What to do: Pick out every line of the records that contains the string "helvetica" and copy each one in full. Case counts.

-------- Provided data --------

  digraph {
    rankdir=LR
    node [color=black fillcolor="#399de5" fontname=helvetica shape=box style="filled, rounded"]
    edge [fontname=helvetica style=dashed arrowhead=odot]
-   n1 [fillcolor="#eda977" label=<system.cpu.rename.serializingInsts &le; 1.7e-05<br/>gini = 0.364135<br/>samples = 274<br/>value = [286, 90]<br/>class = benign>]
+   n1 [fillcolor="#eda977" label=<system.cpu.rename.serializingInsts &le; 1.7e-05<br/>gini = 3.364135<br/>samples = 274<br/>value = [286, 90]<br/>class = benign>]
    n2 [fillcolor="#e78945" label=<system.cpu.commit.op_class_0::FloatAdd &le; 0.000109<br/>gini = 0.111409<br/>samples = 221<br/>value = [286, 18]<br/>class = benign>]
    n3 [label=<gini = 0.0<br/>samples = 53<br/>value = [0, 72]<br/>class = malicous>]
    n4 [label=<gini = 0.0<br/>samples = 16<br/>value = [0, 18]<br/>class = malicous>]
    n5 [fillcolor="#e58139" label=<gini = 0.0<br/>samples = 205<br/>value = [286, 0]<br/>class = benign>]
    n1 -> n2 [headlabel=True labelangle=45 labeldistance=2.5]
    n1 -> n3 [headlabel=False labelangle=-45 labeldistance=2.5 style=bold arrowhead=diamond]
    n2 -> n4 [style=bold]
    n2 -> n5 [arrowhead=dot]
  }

--------
-------- Provided data --------

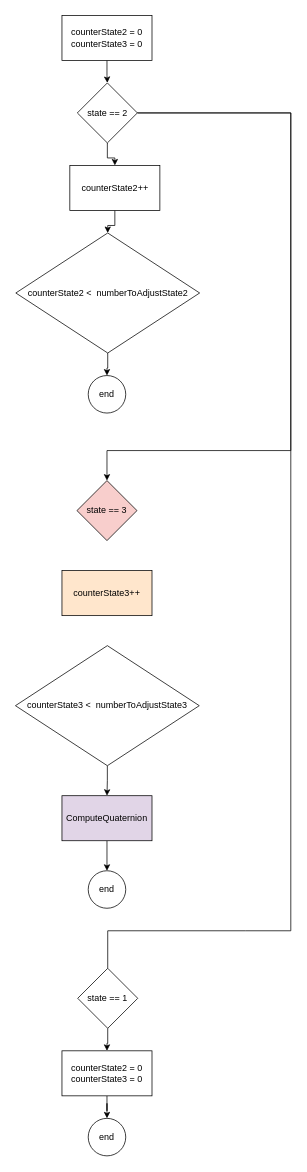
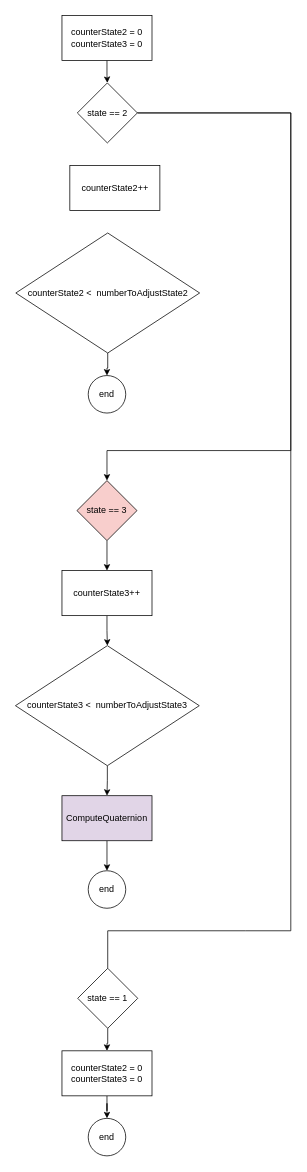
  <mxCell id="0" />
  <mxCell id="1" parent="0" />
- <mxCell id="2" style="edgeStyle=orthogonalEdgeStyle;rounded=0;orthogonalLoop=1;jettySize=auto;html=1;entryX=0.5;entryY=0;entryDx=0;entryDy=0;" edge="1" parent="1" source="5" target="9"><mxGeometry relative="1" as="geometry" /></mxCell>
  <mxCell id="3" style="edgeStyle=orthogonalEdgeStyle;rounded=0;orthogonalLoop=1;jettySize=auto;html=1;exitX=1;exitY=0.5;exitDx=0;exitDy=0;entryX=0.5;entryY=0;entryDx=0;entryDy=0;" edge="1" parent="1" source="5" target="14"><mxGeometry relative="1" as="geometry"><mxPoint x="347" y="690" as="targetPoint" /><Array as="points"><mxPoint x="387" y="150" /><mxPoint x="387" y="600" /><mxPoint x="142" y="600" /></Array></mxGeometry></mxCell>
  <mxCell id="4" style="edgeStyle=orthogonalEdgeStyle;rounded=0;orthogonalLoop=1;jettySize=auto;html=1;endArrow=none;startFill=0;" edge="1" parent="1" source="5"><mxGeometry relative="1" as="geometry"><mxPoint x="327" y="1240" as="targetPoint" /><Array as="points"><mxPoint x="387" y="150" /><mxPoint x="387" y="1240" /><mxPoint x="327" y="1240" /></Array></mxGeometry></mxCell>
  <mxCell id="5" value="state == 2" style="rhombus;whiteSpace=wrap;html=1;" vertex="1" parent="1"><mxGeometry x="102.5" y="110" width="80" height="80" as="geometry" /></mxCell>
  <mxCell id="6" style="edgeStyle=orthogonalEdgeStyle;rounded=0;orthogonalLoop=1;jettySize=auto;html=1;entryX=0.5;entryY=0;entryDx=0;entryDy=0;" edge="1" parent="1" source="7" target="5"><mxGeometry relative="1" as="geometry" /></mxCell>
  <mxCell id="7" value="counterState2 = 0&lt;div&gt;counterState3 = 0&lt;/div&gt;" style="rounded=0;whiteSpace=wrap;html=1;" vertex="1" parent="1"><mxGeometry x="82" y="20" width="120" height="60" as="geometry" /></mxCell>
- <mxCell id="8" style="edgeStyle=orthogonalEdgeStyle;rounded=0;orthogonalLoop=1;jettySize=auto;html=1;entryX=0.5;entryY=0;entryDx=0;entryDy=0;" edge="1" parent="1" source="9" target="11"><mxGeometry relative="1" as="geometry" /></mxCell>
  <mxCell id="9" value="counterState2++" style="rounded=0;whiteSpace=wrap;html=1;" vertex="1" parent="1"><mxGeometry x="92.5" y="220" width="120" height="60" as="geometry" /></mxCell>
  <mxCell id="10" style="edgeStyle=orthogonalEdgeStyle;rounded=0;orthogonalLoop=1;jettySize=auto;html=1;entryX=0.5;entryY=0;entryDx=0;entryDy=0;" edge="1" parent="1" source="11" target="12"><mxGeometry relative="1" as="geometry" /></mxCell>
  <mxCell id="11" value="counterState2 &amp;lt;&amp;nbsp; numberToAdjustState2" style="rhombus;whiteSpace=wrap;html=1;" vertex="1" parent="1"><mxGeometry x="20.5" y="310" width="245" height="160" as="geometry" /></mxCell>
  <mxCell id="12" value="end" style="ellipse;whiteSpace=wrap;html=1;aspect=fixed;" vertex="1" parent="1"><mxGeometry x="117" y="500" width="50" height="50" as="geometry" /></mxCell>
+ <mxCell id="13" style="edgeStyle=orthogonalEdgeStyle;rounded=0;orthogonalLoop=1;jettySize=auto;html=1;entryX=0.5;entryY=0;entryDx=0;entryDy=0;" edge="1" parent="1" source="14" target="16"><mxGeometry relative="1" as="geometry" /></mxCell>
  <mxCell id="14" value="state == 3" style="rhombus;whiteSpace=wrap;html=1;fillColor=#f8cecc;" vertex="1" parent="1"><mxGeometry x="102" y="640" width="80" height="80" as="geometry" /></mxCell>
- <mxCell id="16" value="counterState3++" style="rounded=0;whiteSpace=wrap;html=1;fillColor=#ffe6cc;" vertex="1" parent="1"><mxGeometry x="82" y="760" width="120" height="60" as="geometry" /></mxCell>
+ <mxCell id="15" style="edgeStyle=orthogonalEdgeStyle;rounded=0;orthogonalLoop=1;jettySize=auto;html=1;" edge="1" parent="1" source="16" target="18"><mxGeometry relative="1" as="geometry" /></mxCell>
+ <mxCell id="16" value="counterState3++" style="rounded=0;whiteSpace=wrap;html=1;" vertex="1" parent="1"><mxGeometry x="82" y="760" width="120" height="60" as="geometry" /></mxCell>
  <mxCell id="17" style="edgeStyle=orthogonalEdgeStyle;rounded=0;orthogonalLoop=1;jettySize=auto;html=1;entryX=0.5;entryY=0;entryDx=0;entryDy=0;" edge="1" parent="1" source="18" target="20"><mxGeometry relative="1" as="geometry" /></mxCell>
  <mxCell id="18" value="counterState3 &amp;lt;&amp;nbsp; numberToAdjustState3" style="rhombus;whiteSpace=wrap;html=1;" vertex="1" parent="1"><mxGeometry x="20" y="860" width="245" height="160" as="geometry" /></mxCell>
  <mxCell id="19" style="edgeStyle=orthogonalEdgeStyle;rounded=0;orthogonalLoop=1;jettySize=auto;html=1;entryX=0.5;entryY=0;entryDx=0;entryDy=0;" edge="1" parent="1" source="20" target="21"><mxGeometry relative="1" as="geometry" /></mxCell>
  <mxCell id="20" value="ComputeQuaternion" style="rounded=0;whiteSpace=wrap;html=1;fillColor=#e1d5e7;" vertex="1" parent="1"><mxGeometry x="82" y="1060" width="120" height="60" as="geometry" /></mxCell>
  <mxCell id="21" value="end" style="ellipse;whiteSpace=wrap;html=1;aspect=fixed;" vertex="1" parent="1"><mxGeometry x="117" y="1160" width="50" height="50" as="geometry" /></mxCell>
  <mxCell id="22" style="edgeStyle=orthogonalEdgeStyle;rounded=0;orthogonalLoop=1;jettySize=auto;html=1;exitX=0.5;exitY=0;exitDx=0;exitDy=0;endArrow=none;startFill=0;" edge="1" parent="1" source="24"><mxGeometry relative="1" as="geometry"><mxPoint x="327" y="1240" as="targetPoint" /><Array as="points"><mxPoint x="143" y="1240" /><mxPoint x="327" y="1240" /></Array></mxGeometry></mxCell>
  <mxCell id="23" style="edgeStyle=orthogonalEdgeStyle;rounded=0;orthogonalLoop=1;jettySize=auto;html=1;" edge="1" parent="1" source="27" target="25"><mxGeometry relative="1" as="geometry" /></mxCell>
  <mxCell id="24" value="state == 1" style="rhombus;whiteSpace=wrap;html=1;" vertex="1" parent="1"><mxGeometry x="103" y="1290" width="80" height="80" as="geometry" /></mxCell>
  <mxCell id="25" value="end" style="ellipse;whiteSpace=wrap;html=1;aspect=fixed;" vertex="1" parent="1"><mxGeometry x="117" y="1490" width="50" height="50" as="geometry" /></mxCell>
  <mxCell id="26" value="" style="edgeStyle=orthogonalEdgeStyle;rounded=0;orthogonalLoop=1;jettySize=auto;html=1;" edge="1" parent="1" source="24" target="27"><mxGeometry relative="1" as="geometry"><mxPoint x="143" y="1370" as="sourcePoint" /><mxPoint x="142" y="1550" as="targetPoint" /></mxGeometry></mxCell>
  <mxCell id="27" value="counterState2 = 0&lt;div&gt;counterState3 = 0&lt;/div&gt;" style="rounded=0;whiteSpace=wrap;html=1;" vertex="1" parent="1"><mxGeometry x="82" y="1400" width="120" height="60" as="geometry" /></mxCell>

--------

Exercise output:
    node [color=black fillcolor="#399de5" fontname=helvetica shape=box style="filled, rounded"]
    edge [fontname=helvetica style=dashed arrowhead=odot]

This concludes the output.